The Crisp-Ellert Art Museum is an accessible building. If you are a person with a disability and need reasonable accommodations, please contact Phil Pownall at 904-819-6460. Sign Language Interpreters are available upon request with a minimum of three days’ notice.

For further information on programming, please visit  www.flagler.edu/ceam, or contact Julie Dickover at 904-826-8530 or crispellert@flagler.edu. The museum’s hours are Monday through Friday, 10 a.m. to 4 p.m., and Saturday, 12 to 4 p.m., while classes are in session.

 

About the Artist:

Sasha Wortzel is a visual artist and filmmaker using video, installation, sculpture, sound, and performance to explore how the United States’ past and present are inextricably linked through resonant spaces and their hauntings.

Raised in South Florida and based in New York City, Wortzel specifically attends to sites and stories systematically erased or ignored from these regions’ histories.
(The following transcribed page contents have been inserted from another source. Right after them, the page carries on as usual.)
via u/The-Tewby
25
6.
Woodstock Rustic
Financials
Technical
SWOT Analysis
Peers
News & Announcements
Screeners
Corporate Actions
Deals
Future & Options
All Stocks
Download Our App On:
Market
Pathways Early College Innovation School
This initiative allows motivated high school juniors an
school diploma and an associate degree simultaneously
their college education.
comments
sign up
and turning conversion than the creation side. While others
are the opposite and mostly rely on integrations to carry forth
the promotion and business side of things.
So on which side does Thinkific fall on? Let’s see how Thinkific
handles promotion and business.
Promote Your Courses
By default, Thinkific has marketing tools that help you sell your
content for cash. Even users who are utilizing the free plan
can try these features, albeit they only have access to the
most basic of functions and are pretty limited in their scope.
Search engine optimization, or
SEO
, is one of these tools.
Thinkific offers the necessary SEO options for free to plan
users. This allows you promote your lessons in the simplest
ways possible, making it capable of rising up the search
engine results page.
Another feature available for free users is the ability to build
Projects examine queer place-making, ecology, and the systems that marginalize, extract, and erase communities, peoples, and histories.

Sasha Wortzel’s films have been screened at the Museum of Modern Art’s DocFortnight, Berlinale, True/False Film Festival, DOC NYC, BAMcinemaFest, Blackstar, New Orleans Film Festival, Wexner Center for the Arts, Smithsonian American Art Museum, and Aspen Art Museum, among others.

Solo exhibitions include “Dreams of Unknown Islands” at Cooley Memorial Art Gallery with Portland Institute of Contemporary Art in Portland, Oregon (2022) and Oolite Arts in Miami Beach, FL (2021). Her work has been exhibited in group exhibitions at the New Museum, Brooklyn Museum, The Kitchen, New York; Henry Art Gallery, Seattle; and SALTS, Birsfelden. Wortzel has been supported by the Sundance Institute, Ford Foundation, Field of Vision, Doc Society, Chicken and Egg Pictures, Art Matters, and an NYSCA/NYFA Artist Fellowship.  Wortzel has participated in residencies including Silver Art Projects, Smack Mellon’s Artist Studio Program, Lower Manhattan Cultural Council Workspace Program, Abrons Arts Center, Watermill Center, New York; AIRIE (Artists in Residence in the Everglades) and Oolite Arts, Miami Beach. 

Wortzel’s work is in the permanent collections of the Brooklyn Museum, Studio Museum of Harlem, Leslie Lohman Museum of Art, and Miami-Dade County Art in Public Places. Her film “This is an Address” (2020) is distributed by Field of Vision. “Happy Birthday Marsha!” (2018; co-) won a special mention at Outfest and is distributed by Frameline. Wortzel has been featured in publications including The New York Times, Artforum, Art in America, and New York Magazine.